Stefan Litt is an archival expert at the National Library of Israel, where he is in charge of European language holdings. He was Visiting Professor at the universities of Erfurt and Duesseldorf in Germany and Graz in Austria, as well as Jerusalem and Bar-Ilan in Israel. He has published on the history of early modern European Jewry and on Jewish archival collections.
George Prochnik’s essays, poetry, and fiction have appeared in numerous journals. He has taught English and American literature at Hebrew University in Jerusalem, writes regularly for The New Yorker and is editor-at-large for Cabinet. He won the National Jewish Book Award for The Impossible Exile: Stefan Zweig at the End of the World.
Susan Rubin Suleiman is the C. Douglas Dillon Research Professor of the Civilization of France and Professor of Comparative Literature at Harvard.
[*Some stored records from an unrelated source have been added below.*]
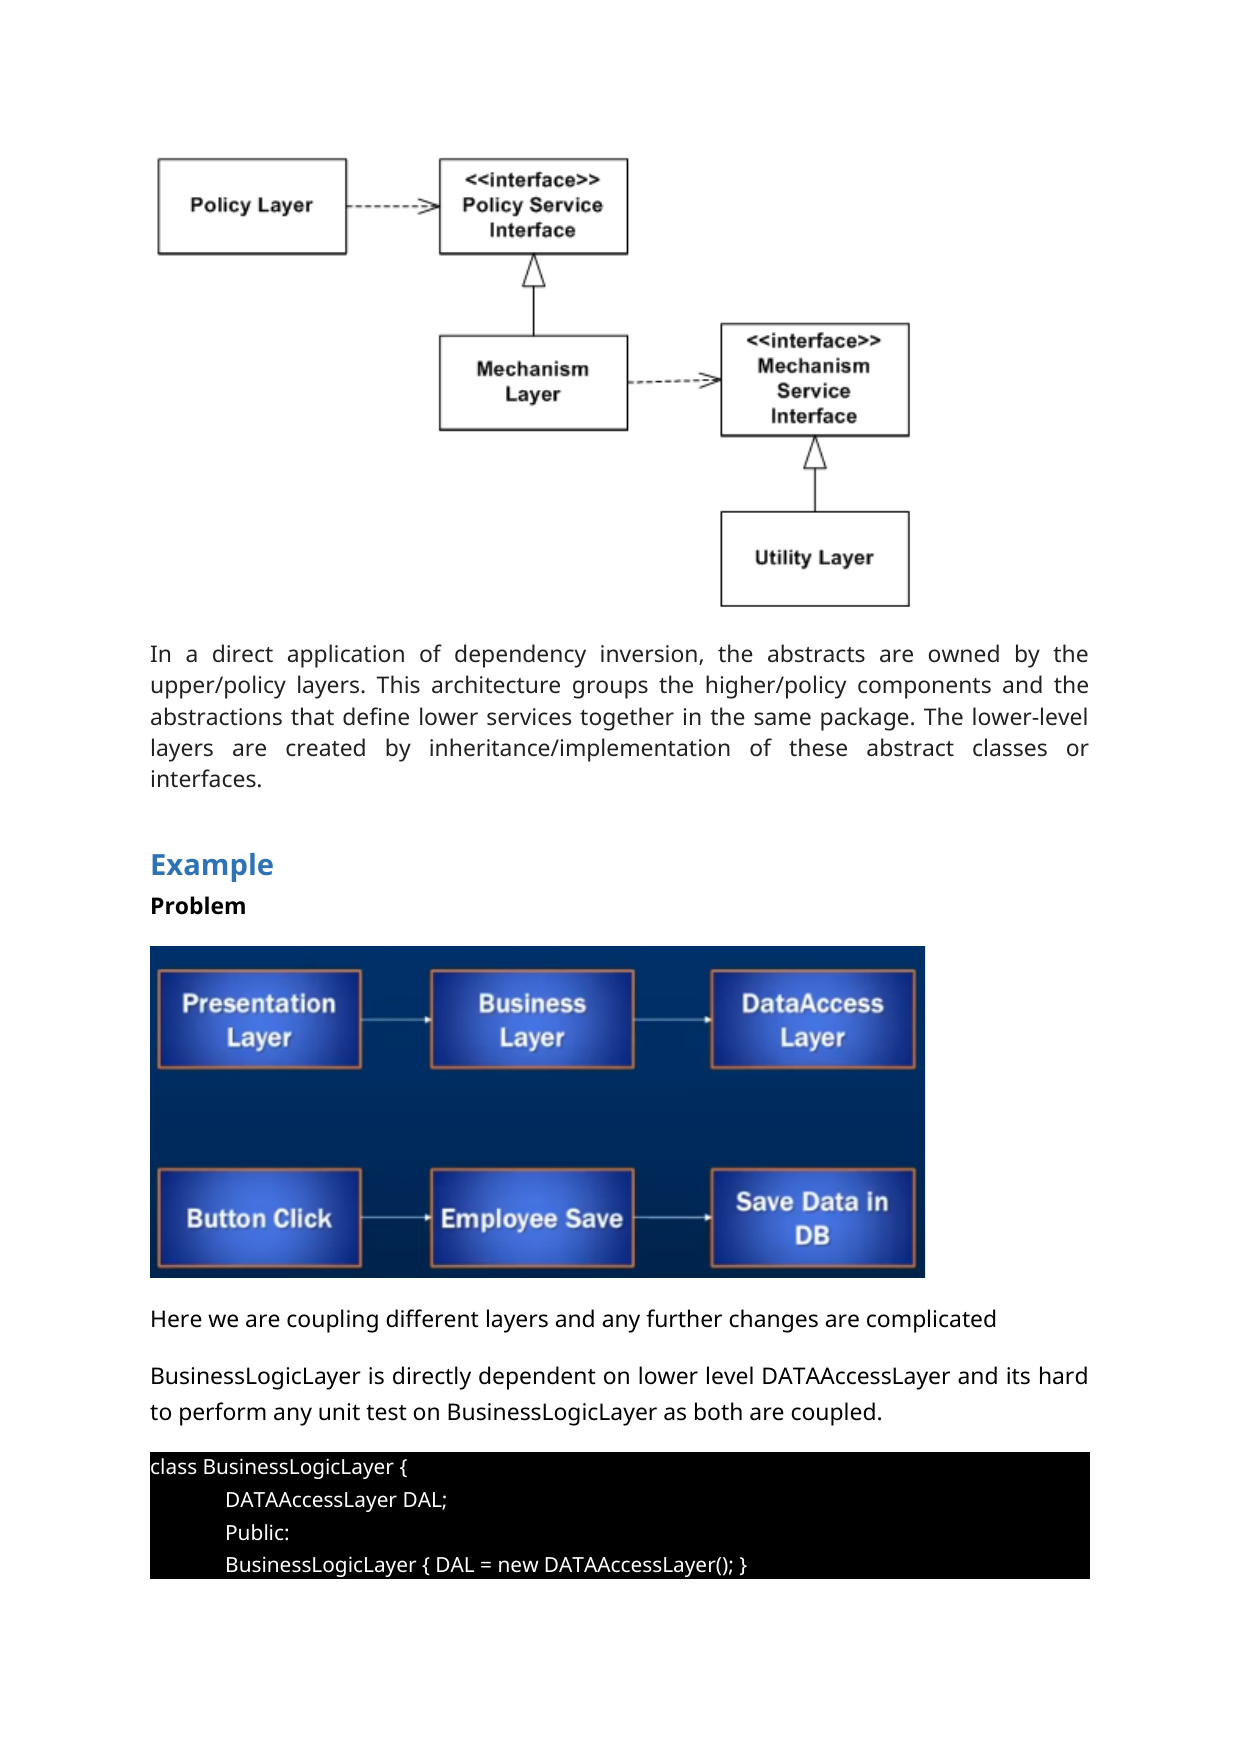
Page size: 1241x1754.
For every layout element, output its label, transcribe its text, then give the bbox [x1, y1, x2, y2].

text BusinessLogicLayer { DAL = new DATAAccessLayer(); } [150, 1550, 1090, 1579]
text Here we are coupling different layers and any further changes are complicated [150, 1303, 1090, 1334]
text Problem [150, 890, 1090, 921]
picture [150, 946, 926, 1278]
picture [150, 150, 921, 618]
text class BusinessLogicLayer { [150, 1452, 1090, 1481]
text BusinessLogicLayer is directly dependent on lower level DATAAccessLayer and its hard to perform any unit test on BusinessLogicLayer as both are coupled. [150, 1360, 1090, 1427]
text Public: [150, 1518, 1090, 1546]
subtitle Example [150, 844, 1090, 884]
text DATAAccessLayer DAL; [150, 1485, 1090, 1513]
text In a direct application of dependency inversion, the abstracts are owned by the upper/policy layers. This architecture groups the higher/policy components and the abstractions that define lower services together in the same package. The lower-level layers are created by inheritance/implementation of these abstract classes or interfaces. [150, 638, 1090, 794]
Born in Budapest, she is the recipient of many awards and fellowships and the author of numerous publications and books, including Crises of Memory and the Second World War.
Rebecca Abrams is an award-winning author of fiction and non-fiction, regular literary critic for the FT and author of The Jewish Journey: 4000 Years in 22 Objects from the Ashmolean Museum. Her first novel, Touching Distance, was highly praised by Hilary Mantel, shortlisted for the 2009 McKitterick Prize, and won the MJA Open Book Award for Fiction. She is a tutor on the Masters in Creative Writing at the University of Oxford and Writer-in-Residence at Brasenose College, Oxford.